◆ **AIM OF THE EXERCISE**
From the line that contains "Protegido por reCAPTCHA —" to the last line of the records below, retype each line exactly; leave out everything else.

◆ **WORKING DATA**

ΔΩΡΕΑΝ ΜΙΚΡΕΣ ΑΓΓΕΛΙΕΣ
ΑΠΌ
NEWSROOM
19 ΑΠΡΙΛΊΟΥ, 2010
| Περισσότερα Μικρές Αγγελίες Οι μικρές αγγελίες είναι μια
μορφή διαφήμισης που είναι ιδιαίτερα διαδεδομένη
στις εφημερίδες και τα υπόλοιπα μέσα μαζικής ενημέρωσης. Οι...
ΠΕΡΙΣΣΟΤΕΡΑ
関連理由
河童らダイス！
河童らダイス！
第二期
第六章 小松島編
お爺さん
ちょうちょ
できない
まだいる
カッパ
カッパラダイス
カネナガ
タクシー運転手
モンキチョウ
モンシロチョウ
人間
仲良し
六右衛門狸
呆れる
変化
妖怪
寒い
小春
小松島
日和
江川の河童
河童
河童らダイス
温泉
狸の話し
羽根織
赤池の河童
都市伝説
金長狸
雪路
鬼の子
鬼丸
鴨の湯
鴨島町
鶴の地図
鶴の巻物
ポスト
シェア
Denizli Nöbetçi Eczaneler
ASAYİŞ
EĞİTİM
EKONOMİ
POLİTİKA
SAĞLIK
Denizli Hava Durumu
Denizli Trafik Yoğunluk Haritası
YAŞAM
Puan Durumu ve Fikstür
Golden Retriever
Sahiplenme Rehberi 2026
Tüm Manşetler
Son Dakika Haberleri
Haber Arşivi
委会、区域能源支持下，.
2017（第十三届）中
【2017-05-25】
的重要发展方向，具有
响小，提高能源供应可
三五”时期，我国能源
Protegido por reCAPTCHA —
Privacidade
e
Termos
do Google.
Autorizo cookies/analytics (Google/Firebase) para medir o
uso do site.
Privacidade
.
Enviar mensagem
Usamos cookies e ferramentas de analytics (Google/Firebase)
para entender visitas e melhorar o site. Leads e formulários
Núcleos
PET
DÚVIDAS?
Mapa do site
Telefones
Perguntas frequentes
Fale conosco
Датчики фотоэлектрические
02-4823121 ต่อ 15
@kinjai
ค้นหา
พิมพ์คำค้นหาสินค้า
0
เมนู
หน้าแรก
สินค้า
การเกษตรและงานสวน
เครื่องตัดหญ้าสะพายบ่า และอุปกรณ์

◆ **RESPONSE TO THE TASK**
Protegido por reCAPTCHA —
Privacidade
e
Termos
do Google.
Autorizo cookies/analytics (Google/Firebase) para medir o
uso do site.
Privacidade
.
Enviar mensagem
Usamos cookies e ferramentas de analytics (Google/Firebase)
para entender visitas e melhorar o site. Leads e formulários
Núcleos
PET
DÚVIDAS?
Mapa do site
Telefones
Perguntas frequentes
Fale conosco
Датчики фотоэлектрические
02-4823121 ต่อ 15
@kinjai
ค้นหา
พิมพ์คำค้นหาสินค้า
0
เมนู
หน้าแรก
สินค้า
การเกษตรและงานสวน
เครื่องตัดหญ้าสะพายบ่า และอุปกรณ์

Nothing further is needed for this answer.